The heart rate profile during exercise and recovery could serve as a predictor of sudden death in patients without known heart disease.


From 1967 to 1972, 5,713 42-to-53-year-old men having no heart disease symptoms were examined. The patients' heart rates at rest, the increase in the rate at rest to that at the peak exercise level, and the decrease in the rate from the peak exercise level to that one minute after the termination of exercise were measured. Patients also received baseline electrocardiographic and physical examinations, had blood work performed, and answered questionnaires concerning medical history, level of physical activity, use of tobacco, presence of diabetes, and parental history of sudden death or myocardial infarction. Patients who had systolic blood pressures higher than 180 mmHg or abnormal heart rates or rhythms at rest were excluded from the study.

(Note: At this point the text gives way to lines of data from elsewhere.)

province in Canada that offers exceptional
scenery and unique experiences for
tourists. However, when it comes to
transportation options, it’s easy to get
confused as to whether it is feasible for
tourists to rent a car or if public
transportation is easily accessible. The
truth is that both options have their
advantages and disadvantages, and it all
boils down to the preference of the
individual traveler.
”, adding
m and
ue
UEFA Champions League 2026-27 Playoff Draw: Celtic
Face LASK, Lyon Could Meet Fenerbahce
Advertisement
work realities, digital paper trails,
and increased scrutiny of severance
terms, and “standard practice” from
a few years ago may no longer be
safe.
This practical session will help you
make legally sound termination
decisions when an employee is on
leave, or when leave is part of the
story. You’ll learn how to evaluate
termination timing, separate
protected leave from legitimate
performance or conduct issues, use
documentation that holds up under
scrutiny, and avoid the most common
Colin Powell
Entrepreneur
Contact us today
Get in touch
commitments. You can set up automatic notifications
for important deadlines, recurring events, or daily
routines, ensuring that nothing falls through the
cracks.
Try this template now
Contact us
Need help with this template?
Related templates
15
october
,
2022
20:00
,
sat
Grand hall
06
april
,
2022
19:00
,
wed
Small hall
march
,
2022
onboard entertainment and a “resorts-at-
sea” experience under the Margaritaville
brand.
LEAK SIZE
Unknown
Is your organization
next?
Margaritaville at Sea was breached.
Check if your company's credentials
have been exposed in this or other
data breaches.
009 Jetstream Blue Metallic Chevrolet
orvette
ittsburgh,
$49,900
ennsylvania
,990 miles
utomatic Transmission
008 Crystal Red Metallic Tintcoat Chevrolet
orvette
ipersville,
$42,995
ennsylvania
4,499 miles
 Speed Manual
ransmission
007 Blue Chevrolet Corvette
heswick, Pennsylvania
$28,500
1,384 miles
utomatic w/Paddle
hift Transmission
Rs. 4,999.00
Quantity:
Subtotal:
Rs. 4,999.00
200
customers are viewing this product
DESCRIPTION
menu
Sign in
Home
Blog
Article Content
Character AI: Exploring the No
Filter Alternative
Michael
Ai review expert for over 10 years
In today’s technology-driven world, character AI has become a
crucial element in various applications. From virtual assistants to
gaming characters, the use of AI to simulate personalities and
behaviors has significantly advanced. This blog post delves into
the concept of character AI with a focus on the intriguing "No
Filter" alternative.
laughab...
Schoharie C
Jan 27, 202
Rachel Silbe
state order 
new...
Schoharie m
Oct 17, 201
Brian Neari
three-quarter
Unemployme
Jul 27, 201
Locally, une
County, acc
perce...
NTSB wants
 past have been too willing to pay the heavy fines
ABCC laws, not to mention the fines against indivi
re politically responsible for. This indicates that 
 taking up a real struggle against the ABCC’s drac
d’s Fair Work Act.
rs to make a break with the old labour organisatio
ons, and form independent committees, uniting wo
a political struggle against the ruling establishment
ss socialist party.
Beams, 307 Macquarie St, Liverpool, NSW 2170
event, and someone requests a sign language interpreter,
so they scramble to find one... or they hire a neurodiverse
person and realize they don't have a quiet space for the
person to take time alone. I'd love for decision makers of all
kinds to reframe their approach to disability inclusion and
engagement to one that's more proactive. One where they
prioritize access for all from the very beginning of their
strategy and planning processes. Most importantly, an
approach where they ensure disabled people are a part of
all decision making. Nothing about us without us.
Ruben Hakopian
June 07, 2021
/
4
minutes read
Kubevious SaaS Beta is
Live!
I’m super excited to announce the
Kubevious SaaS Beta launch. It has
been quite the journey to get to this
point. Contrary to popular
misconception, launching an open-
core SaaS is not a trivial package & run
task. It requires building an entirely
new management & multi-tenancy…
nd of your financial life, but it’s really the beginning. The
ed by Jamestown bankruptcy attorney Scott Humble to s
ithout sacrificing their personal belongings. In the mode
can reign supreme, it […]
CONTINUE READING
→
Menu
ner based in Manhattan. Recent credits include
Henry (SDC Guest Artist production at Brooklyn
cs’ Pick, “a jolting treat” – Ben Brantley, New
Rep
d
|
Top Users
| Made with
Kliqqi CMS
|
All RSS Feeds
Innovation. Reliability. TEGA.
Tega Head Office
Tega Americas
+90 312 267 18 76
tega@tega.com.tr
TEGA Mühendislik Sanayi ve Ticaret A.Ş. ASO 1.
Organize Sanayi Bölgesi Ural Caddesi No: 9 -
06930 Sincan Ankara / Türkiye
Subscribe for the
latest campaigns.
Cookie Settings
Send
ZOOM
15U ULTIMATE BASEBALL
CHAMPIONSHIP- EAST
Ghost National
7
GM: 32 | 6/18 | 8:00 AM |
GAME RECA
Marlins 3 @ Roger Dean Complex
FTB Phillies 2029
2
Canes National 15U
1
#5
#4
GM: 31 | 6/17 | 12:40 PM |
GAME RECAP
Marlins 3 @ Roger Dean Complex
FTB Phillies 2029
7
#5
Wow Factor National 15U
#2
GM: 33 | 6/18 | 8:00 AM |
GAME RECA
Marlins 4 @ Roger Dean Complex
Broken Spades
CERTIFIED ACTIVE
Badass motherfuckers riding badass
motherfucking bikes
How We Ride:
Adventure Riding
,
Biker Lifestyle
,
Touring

Bicycle exercise tests consisting of three successive workloads were conducted and the patient's cardiac rhythm continuously monitored. The heart rate was measured at rest, every two minutes during exercise at peak performance, and every minute for 10 minutes after exercise ended. If the patient suffered fatigue, leg cramps, or chest pain, if the systolic blood pressure exceeded 250 mmHg or the heart rate 180 beats per minute, or if either ventricular tachycardia or ischemic electrocardiographic changes occurred, the test was terminated.


In the 23 years during which patients were followed, 1,516 deaths occurred, including 400 attributable to cardiac causes (7% of study subjects), of which 81 were sudden deaths and 129 were nonsudden deaths from myocardial infarction (MI). The mean interval between the initial clinical examination and sudden death was 11.7 years, and in nonsudden death, 16.8 years.


It was found that among patients who had a resting heart rate of more than 75 beats per minute, an increase in heart rate during exercise of less than 89 beats per minute, or a decrease in heart rate of less than 25 beats per minute after the termination of exercise, there was a greater risk of sudden death from MI.


The finding may prove useful to clinicians performing physical examinations of physically active patients, who might be asked whether they know their peak exercise and recovery heart rates and the intervals to recovery--if a patient falls into one of the categories cited above, heart disease may be suspected. Further, health care practitioners should educate all physically active patients in the monitoring of resting, peak exercise, and recovery heart rates.-PWF


Jouven X, et al. N Eng J Med 2005; 352(19):1951-8.